PROVEA and Human Rights Watch also received information suggesting that security forces have arbitrarily detained hundreds of people during OLP raids, and have abused some of the detainees. Security agents reportedly carried out mass detentions indiscriminately and without presenting warrants, sometimes pulling people out of their homes when they were sleeping, according to residents. According to official sources, security agents temporarily detained more than 14,000 people between July 2015 and January 2016 to "verify" whether they were wanted for the commission of crimes, but fewer than 100 of those people were ultimately charged with any offense. The large disparity between the number of those rounded up and those brought before prosecutors to be charged with a crime suggests that many of the detentions, quite likely the majority, were indiscriminate and arbitrary.
In some cases reviewed by PROVEA and Human Rights Watch, the agents subjected detainees to physical abuse, including beatings, witnesses said. Some agents also reportedly stole money, laptop computers, cell phones, and basic goods such as food and diapers from homes while searching them or detaining their residents.

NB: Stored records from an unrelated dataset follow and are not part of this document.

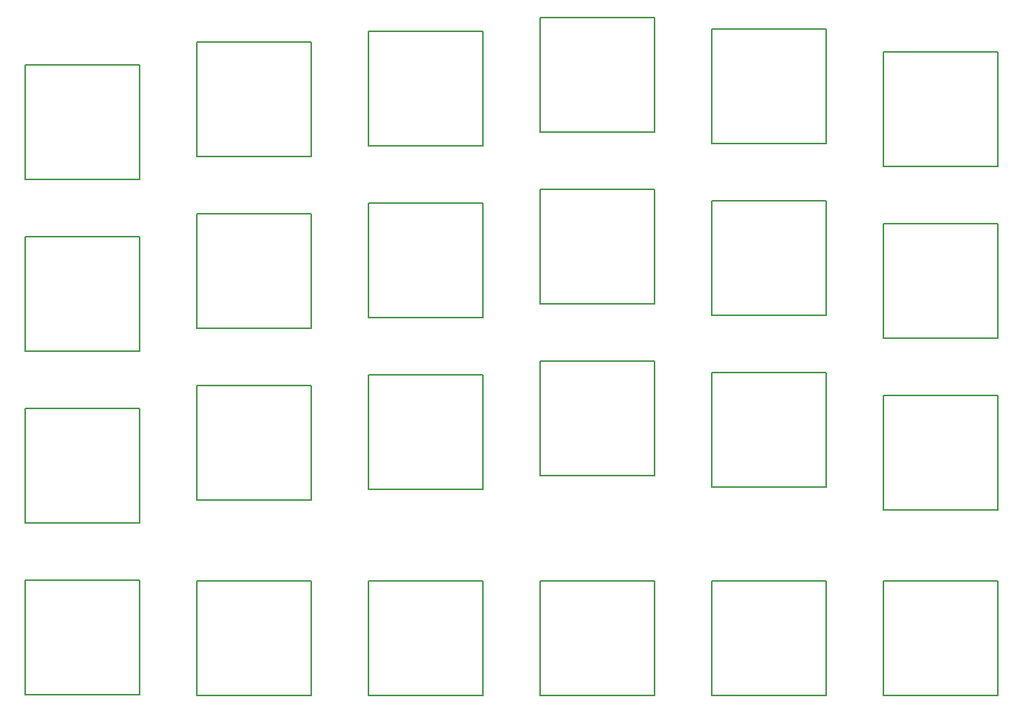
<source format=gbr>
G04 #@! TF.GenerationSoftware,KiCad,Pcbnew,5.1.9*
G04 #@! TF.CreationDate,2021-01-25T17:48:52-06:00*
G04 #@! TF.ProjectId,halfboard,68616c66-626f-4617-9264-2e6b69636164,rev?*
G04 #@! TF.SameCoordinates,Original*
G04 #@! TF.FileFunction,Other,Comment*
%FSLAX46Y46*%
G04 Gerber Fmt 4.6, Leading zero omitted, Abs format (unit mm)*
G04 Created by KiCad (PCBNEW 5.1.9) date 2021-01-25 17:48:52*
%MOMM*%
%LPD*%
G01*
G04 APERTURE LIST*
%ADD10C,0.152400*%
G04 APERTURE END LIST*
D10*
G04 #@! TO.C,SW24*
X200818303Y-119638330D02*
X200818303Y-132338330D01*
X188118303Y-119638330D02*
X200818303Y-119638330D01*
X188118303Y-132338330D02*
X188118303Y-119638330D01*
X200818303Y-132338330D02*
X188118303Y-132338330D01*
G04 #@! TO.C,SW23*
X181768303Y-119638330D02*
X181768303Y-132338330D01*
X169068303Y-119638330D02*
X181768303Y-119638330D01*
X169068303Y-132338330D02*
X169068303Y-119638330D01*
X181768303Y-132338330D02*
X169068303Y-132338330D01*
G04 #@! TO.C,SW22*
X162718303Y-119638330D02*
X162718303Y-132338330D01*
X150018303Y-119638330D02*
X162718303Y-119638330D01*
X150018303Y-132338330D02*
X150018303Y-119638330D01*
X162718303Y-132338330D02*
X150018303Y-132338330D01*
G04 #@! TO.C,SW21*
X143668303Y-119638330D02*
X143668303Y-132338330D01*
X130968303Y-119638330D02*
X143668303Y-119638330D01*
X130968303Y-132338330D02*
X130968303Y-119638330D01*
X143668303Y-132338330D02*
X130968303Y-132338330D01*
G04 #@! TO.C,SW20*
X124612400Y-119634000D02*
X124612400Y-132334000D01*
X111912400Y-119634000D02*
X124612400Y-119634000D01*
X111912400Y-132334000D02*
X111912400Y-119634000D01*
X124612400Y-132334000D02*
X111912400Y-132334000D01*
G04 #@! TO.C,SW19*
X105570000Y-119608600D02*
X105570000Y-132308600D01*
X92870000Y-119608600D02*
X105570000Y-119608600D01*
X92870000Y-132308600D02*
X92870000Y-119608600D01*
X105570000Y-132308600D02*
X92870000Y-132308600D01*
G04 #@! TO.C,SW18*
X200818303Y-99064330D02*
X200818303Y-111764330D01*
X188118303Y-99064330D02*
X200818303Y-99064330D01*
X188118303Y-111764330D02*
X188118303Y-99064330D01*
X200818303Y-111764330D02*
X188118303Y-111764330D01*
G04 #@! TO.C,SW17*
X181768303Y-96524330D02*
X181768303Y-109224330D01*
X169068303Y-96524330D02*
X181768303Y-96524330D01*
X169068303Y-109224330D02*
X169068303Y-96524330D01*
X181768303Y-109224330D02*
X169068303Y-109224330D01*
G04 #@! TO.C,SW16*
X162718303Y-95254330D02*
X162718303Y-107954330D01*
X150018303Y-95254330D02*
X162718303Y-95254330D01*
X150018303Y-107954330D02*
X150018303Y-95254330D01*
X162718303Y-107954330D02*
X150018303Y-107954330D01*
G04 #@! TO.C,SW15*
X143668303Y-96778330D02*
X143668303Y-109478330D01*
X130968303Y-96778330D02*
X143668303Y-96778330D01*
X130968303Y-109478330D02*
X130968303Y-96778330D01*
X143668303Y-109478330D02*
X130968303Y-109478330D01*
G04 #@! TO.C,SW14*
X124615231Y-98004830D02*
X124615231Y-110704830D01*
X111915231Y-98004830D02*
X124615231Y-98004830D01*
X111915231Y-110704830D02*
X111915231Y-98004830D01*
X124615231Y-110704830D02*
X111915231Y-110704830D01*
G04 #@! TO.C,SW13*
X105562400Y-100558600D02*
X105562400Y-113258600D01*
X92862400Y-100558600D02*
X105562400Y-100558600D01*
X92862400Y-113258600D02*
X92862400Y-100558600D01*
X105562400Y-113258600D02*
X92862400Y-113258600D01*
G04 #@! TO.C,SW12*
X200818303Y-80014330D02*
X200818303Y-92714330D01*
X188118303Y-80014330D02*
X200818303Y-80014330D01*
X188118303Y-92714330D02*
X188118303Y-80014330D01*
X200818303Y-92714330D02*
X188118303Y-92714330D01*
G04 #@! TO.C,SW11*
X181768303Y-77474330D02*
X181768303Y-90174330D01*
X169068303Y-77474330D02*
X181768303Y-77474330D01*
X169068303Y-90174330D02*
X169068303Y-77474330D01*
X181768303Y-90174330D02*
X169068303Y-90174330D01*
G04 #@! TO.C,SW10*
X162718303Y-76204330D02*
X162718303Y-88904330D01*
X150018303Y-76204330D02*
X162718303Y-76204330D01*
X150018303Y-88904330D02*
X150018303Y-76204330D01*
X162718303Y-88904330D02*
X150018303Y-88904330D01*
G04 #@! TO.C,SW9*
X143668303Y-77728330D02*
X143668303Y-90428330D01*
X130968303Y-77728330D02*
X143668303Y-77728330D01*
X130968303Y-90428330D02*
X130968303Y-77728330D01*
X143668303Y-90428330D02*
X130968303Y-90428330D01*
G04 #@! TO.C,SW8*
X124615231Y-78956429D02*
X124615231Y-91656429D01*
X111915231Y-78956429D02*
X124615231Y-78956429D01*
X111915231Y-91656429D02*
X111915231Y-78956429D01*
X124615231Y-91656429D02*
X111915231Y-91656429D01*
G04 #@! TO.C,SW7*
X105570000Y-81508600D02*
X105570000Y-94208600D01*
X92870000Y-81508600D02*
X105570000Y-81508600D01*
X92870000Y-94208600D02*
X92870000Y-81508600D01*
X105570000Y-94208600D02*
X92870000Y-94208600D01*
G04 #@! TO.C,SW6*
X200818303Y-60964330D02*
X200818303Y-73664330D01*
X188118303Y-60964330D02*
X200818303Y-60964330D01*
X188118303Y-73664330D02*
X188118303Y-60964330D01*
X200818303Y-73664330D02*
X188118303Y-73664330D01*
G04 #@! TO.C,SW5*
X181768303Y-58424330D02*
X181768303Y-71124330D01*
X169068303Y-58424330D02*
X181768303Y-58424330D01*
X169068303Y-71124330D02*
X169068303Y-58424330D01*
X181768303Y-71124330D02*
X169068303Y-71124330D01*
G04 #@! TO.C,SW4*
X162718303Y-57154330D02*
X162718303Y-69854330D01*
X150018303Y-57154330D02*
X162718303Y-57154330D01*
X150018303Y-69854330D02*
X150018303Y-57154330D01*
X162718303Y-69854330D02*
X150018303Y-69854330D01*
G04 #@! TO.C,SW3*
X143668303Y-58674330D02*
X143668303Y-71374330D01*
X130968303Y-58674330D02*
X143668303Y-58674330D01*
X130968303Y-71374330D02*
X130968303Y-58674330D01*
X143668303Y-71374330D02*
X130968303Y-71374330D01*
G04 #@! TO.C,SW2*
X124615231Y-59908330D02*
X124615231Y-72608330D01*
X111915231Y-59908330D02*
X124615231Y-59908330D01*
X111915231Y-72608330D02*
X111915231Y-59908330D01*
X124615231Y-72608330D02*
X111915231Y-72608330D01*
G04 #@! TO.C,SW1*
X105570000Y-62458600D02*
X105570000Y-75158600D01*
X92870000Y-62458600D02*
X105570000Y-62458600D01*
X92870000Y-75158600D02*
X92870000Y-62458600D01*
X105570000Y-75158600D02*
X92870000Y-75158600D01*
G04 #@! TD*
M02*

</source>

Forced Evictions and the Destruction of Homes
PROVEA and Human Rights Watch obtained evidence indicating that government agents arbitrarily evicted thousands of people and destroyed hundreds of houses during OLP raids. Under both international and Venezuelan law, authorities must notify people prior to evictions and grant them an opportunity to challenge the validity of eviction orders. Yet residents of two communities subject to mass evictions in Miranda and Carabobo states, as well as residents of government-funded housing in other locations, reported that they had been granted neither prior notice nor any opportunity to contest the government's decision to evict them. During two OLP raids, security forces allegedly bulldozed hundreds of homes. Residents said that they had a right to live in the homes from which they were evicted, but said they were not given the opportunity to present such information to competent authorities before the evictions or to obtain adequate remedies after the fact.